Consigne:
Résumez en trois phrases l'extrait sur le vote utile et la raison, s'il vous plaît.

Extrait du texte:
◆ ◆ ◆ ◆ ◆ ◆ ◆

Une situation amenant un électeur de gauche sur deux à envisager un vote utile dès le premier tour pour le président sortant afin de faire barrage aux candidatures de droite.

Si la posture peut paraître paradoxale, elle montre le succès de la stratégie de clivage entre le camp de la raison et celui de l’obscurantisme qui serait incarné par les candidatures populistes.

Pourtant, la petite phrase d’Emmanuel Macron montre qu’il n’incarne plus tant que cela la raison dont il se prétend l’étendard.

Sortir du champ de la raison

Publié 34 ans après sa mort par sa fille Catherine, Le Premier Homme est un roman autobiographique d’Albert Camus connu pour contenir une phrase régulièrement citée depuis : « un homme, ça s’empêche ». Une phrase matérialisant ce que signifie la civilisation fondée sur la raison et la lutte contre nos instincts primaires.

◆ ◆ ◆ ◆ ◆ ◆ ◆

Données fournies:
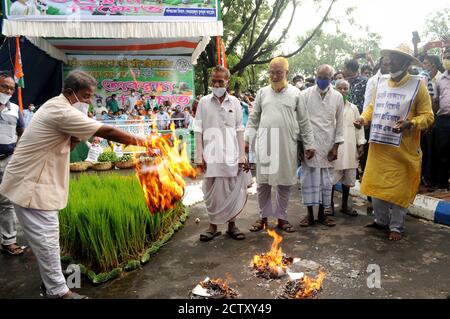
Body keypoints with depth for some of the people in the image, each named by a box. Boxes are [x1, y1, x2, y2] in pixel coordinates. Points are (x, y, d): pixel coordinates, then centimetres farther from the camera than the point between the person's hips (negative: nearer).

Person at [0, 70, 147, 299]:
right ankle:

◆ ◆ ◆ ◆ ◆ ◆ ◆

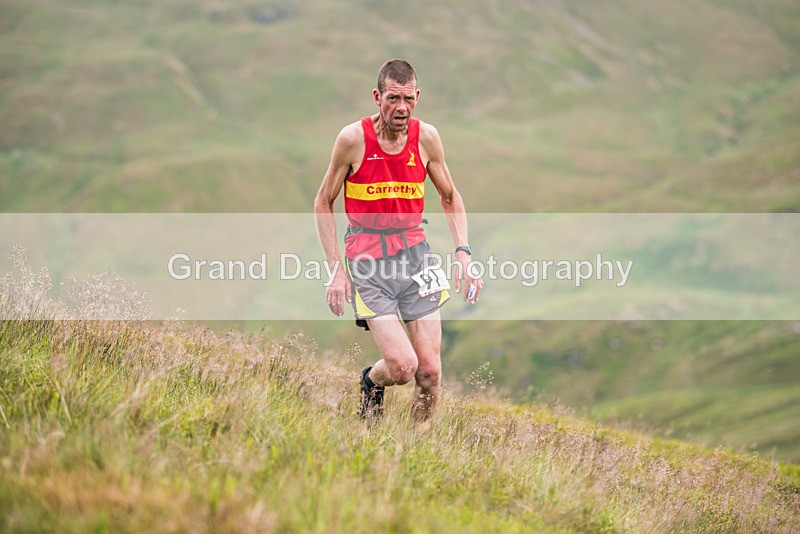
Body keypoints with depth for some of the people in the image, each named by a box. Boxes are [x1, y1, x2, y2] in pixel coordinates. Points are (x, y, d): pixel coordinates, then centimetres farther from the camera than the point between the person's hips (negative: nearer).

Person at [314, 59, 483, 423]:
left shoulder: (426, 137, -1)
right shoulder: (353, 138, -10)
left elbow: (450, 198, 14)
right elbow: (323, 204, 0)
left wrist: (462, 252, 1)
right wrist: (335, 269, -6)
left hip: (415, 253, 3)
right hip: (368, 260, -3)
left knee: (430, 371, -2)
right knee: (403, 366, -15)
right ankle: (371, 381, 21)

◆ ◆ ◆ ◆ ◆ ◆ ◆

Réponse à l'exercice:
Un électeur de gauche sur deux envisage un vote utile dès le premier tour pour le président sortant afin de faire barrage aux candidatures de droite. Cette posture montre le succès de la stratégie de clivage entre le camp de la raison et celui de l'obscurantisme, qui serait incarné par les candidatures populistes, mais la petite phrase d'Emmanuel Macron montre qu'il n'incarne plus tant que cela la raison dont il se prétend l'étendard. Dans Le Premier Homme, roman autobiographique d'Albert Camus publié 34 ans après sa mort par sa fille Catherine, la phrase « un homme, ça s'empêche » matérialise ce que signifie la civilisation fondée sur la raison et la lutte contre nos instincts primaires.